* Assigned task
Collect every line from the entries below that contains the word "Prediction".

* Source records
--*--

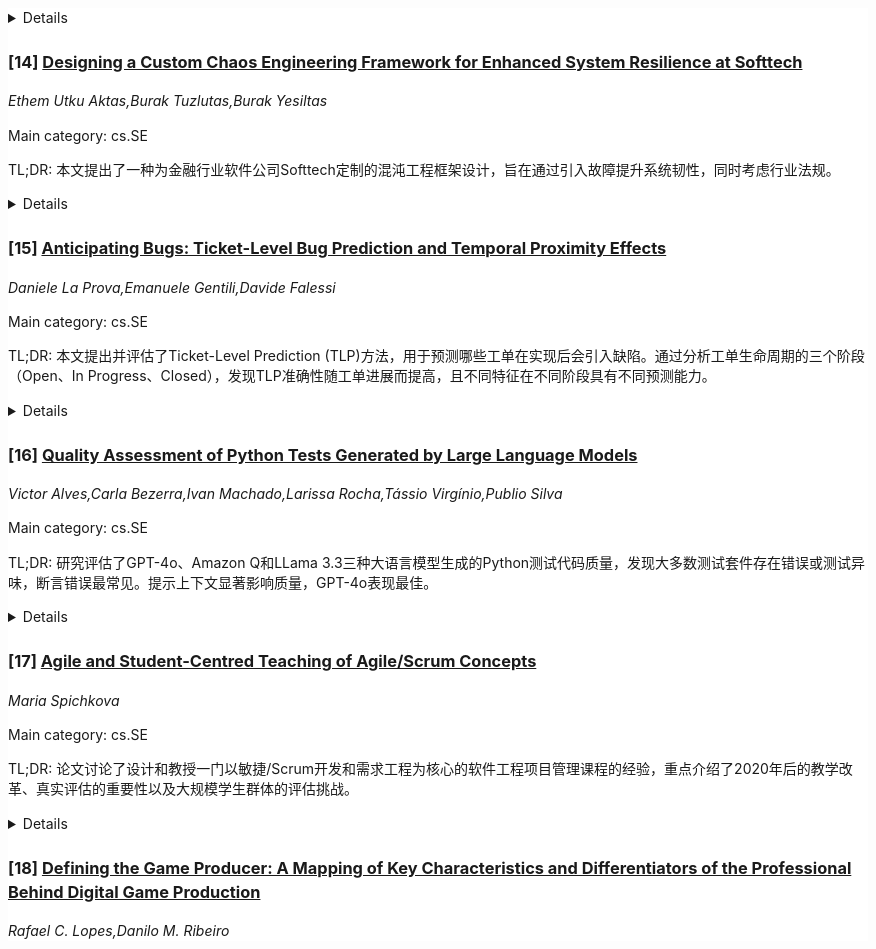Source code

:<details><summary>Details</summary></details>


### [14] [Designing a Custom Chaos Engineering Framework for Enhanced System Resilience at Softtech](https://arxiv.org/abs/2506.14281)
*Ethem Utku Aktas,Burak Tuzlutas,Burak Yesiltas*

Main category: cs.SE

TL;DR: 本文提出了一种为金融行业软件公司Softtech定制的混沌工程框架设计，旨在通过引入故障提升系统韧性，同时考虑行业法规。


<details><summary>Details</summary></details>


### [15] [Anticipating Bugs: Ticket-Level Bug Prediction and Temporal Proximity Effects](https://arxiv.org/abs/2506.14290)
*Daniele La Prova,Emanuele Gentili,Davide Falessi*

Main category: cs.SE

TL;DR: 本文提出并评估了Ticket-Level Prediction (TLP)方法，用于预测哪些工单在实现后会引入缺陷。通过分析工单生命周期的三个阶段（Open、In Progress、Closed），发现TLP准确性随工单进展而提高，且不同特征在不同阶段具有不同预测能力。


<details><summary>Details</summary></details>


### [16] [Quality Assessment of Python Tests Generated by Large Language Models](https://arxiv.org/abs/2506.14297)
*Victor Alves,Carla Bezerra,Ivan Machado,Larissa Rocha,Tássio Virgínio,Publio Silva*

Main category: cs.SE

TL;DR: 研究评估了GPT-4o、Amazon Q和LLama 3.3三种大语言模型生成的Python测试代码质量，发现大多数测试套件存在错误或测试异味，断言错误最常见。提示上下文显著影响质量，GPT-4o表现最佳。


<details><summary>Details</summary></details>


### [17] [Agile and Student-Centred Teaching of Agile/Scrum Concepts](https://arxiv.org/abs/2506.14369)
*Maria Spichkova*

Main category: cs.SE

TL;DR: 论文讨论了设计和教授一门以敏捷/Scrum开发和需求工程为核心的软件工程项目管理课程的经验，重点介绍了2020年后的教学改革、真实评估的重要性以及大规模学生群体的评估挑战。


<details><summary>Details</summary></details>


### [18] [Defining the Game Producer: A Mapping of Key Characteristics and Differentiators of the Professional Behind Digital Game Production](https://arxiv.org/abs/2506.14409)
*Rafael C. Lopes,Danilo M. Ribeiro*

--*--

* Exercise response
### [15] [Anticipating Bugs: Ticket-Level Bug Prediction and Temporal Proximity Effects](https://arxiv.org/abs/2506.14290)
TL;DR: 本文提出并评估了Ticket-Level Prediction (TLP)方法，用于预测哪些工单在实现后会引入缺陷。通过分析工单生命周期的三个阶段（Open、In Progress、Closed），发现TLP准确性随工单进展而提高，且不同特征在不同阶段具有不同预测能力。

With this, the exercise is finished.